Parliament of South Africa
- Long title Act to amend the Constitution of the Republic of South Africa, 1996, so as to make further provision in relation to the oath sworn or affirmation made by an Acting President; to extend the cut-off date in respect of the granting of amnesty; and to provide for matters connected therewith. ;
- Enacted by: Parliament of South Africa
- Assented to: 28 August 1997
- Commenced: 4 February 1997 (retroactively)

Legislative history
- Bill title: Constitution of the Republic of South Africa Amendment Bill
- Bill citation: B49—1997
- Introduced by: Valli Moosa, Minister of Provincial Affairs and Constitutional Development

Amends
- Constitution of the Republic of South Africa, 1996

Amended by
- Citation of Constitutional Laws Act, 2005 (amended short title)

= First Amendment of the Constitution of South Africa =

The First Amendment of the Constitution of South Africa made changes related to the oath of office of the Acting President and to the jurisdiction of the Truth and Reconciliation Commission.
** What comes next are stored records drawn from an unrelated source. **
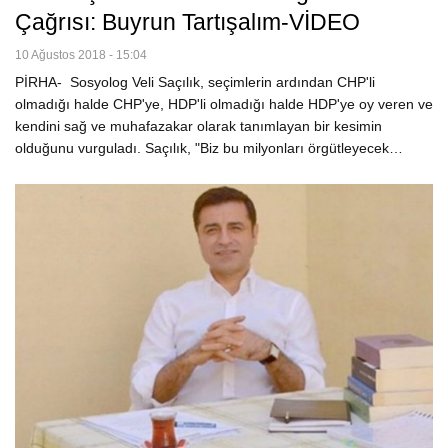
Çağrısı: Buyrun Tartışalım-VİDEO
10 Ağustos 2018 - 15:04
PİRHA- Sosyolog Veli Saçılık, seçimlerin ardından CHP'li
olmadığı halde CHP'ye, HDP'li olmadığı halde HDP'ye oy veren ve
kendini sağ ve muhafazakar olarak tanımlayan bir kesimin
olduğunu vurguladı. Saçılık, "Biz bu milyonları örgütleyecek…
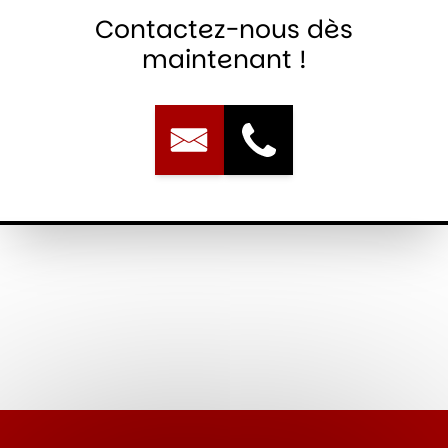
Contactez-nous dès
maintenant !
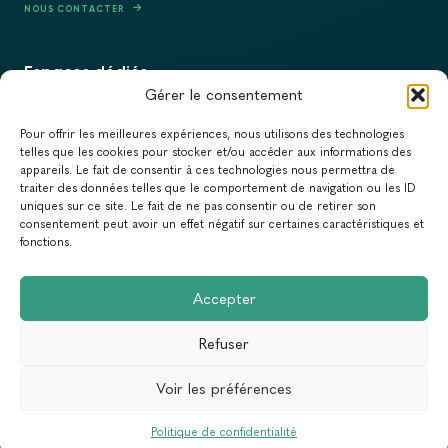
NOUS CONTACTER
Espaces dédiés
Gérer le consentement
PRESSE
Pour offrir les meilleures expériences, nous utilisons des technologies
RECRUTEMENT
telles que les cookies pour stocker et/ou accéder aux informations des
appareils. Le fait de consentir à ces technologies nous permettra de
ACTUALITÉS
traiter des données telles que le comportement de navigation ou les ID
uniques sur ce site. Le fait de ne pas consentir ou de retirer son
NEWSLETTER
consentement peut avoir un effet négatif sur certaines caractéristiques et
fonctions.
Newsletter
Accepter
Abonnez-vous à la newsletter du Réseau Action Climat.
Refuser
Email
Voir les préférences
Conception & Réalisation :
Yann Rolland
+
Thibaut Caroli
MENTIONS LÉGALES
POLITIQUE DE CONFIDENTIALITÉ
Politique de confidentialité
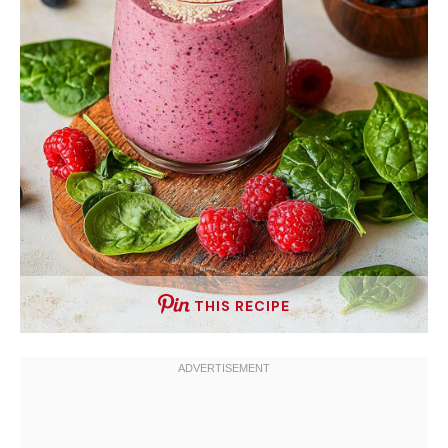
THIS RECIPE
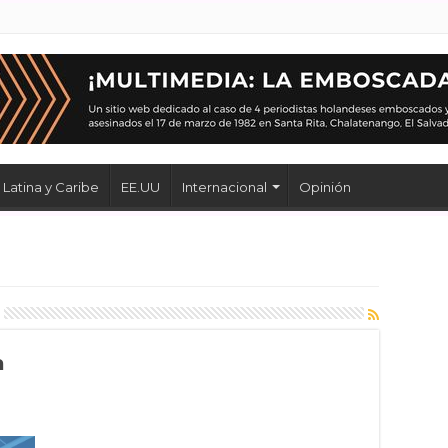
Latina y Caribe
EE.UU
Internacional
Opinión
a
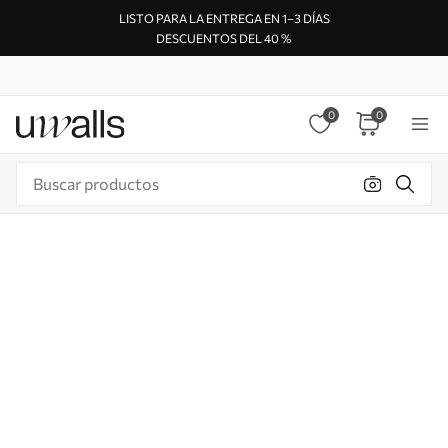
LISTO PARA LA ENTREGA EN 1–3 DÍAS
DESCUENTOS DEL 40 %
0
0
It was enacted by the Parliament of South Africa, and signed by President Mandela on 28 August 1997. However it was deemed to come into effect retroactively, from 4 February 1997, the date when the constitution itself came into force.

== Provisions ==
The Act made three technical modifications to the Constitution:
- to provide that a person who serves as Acting President of the Republic more than once during a single presidential term only has to swear the oath of office the first time that they become Acting President.
- to allow the President of the Constitutional Court (now known as the Chief Justice) to designate another judge to administer the oath of office to the President or Acting President, rather than administering it personally.
- to extend the cut-off date for actions for which amnesty could be granted by the Truth and Reconciliation Commission, changing it from 6 December 1993 to 11 May 1994.
This last change allowed the TRC to deal with various violent events, particularly the Bophuthatswana coup d'état and its aftermath, that had occurred in the run-up to the 1994 general elections.

==Formal title==
The official short title of the amendment is "Constitution First Amendment Act of 1997". It was originally titled "Constitution of the Republic of South Africa Amendment Act, 1997" and numbered as Act No. 35 of 1997, but the Citation of Constitutional Laws Act, 2005 renamed it and abolished the practice of giving Act numbers to constitutional amendments.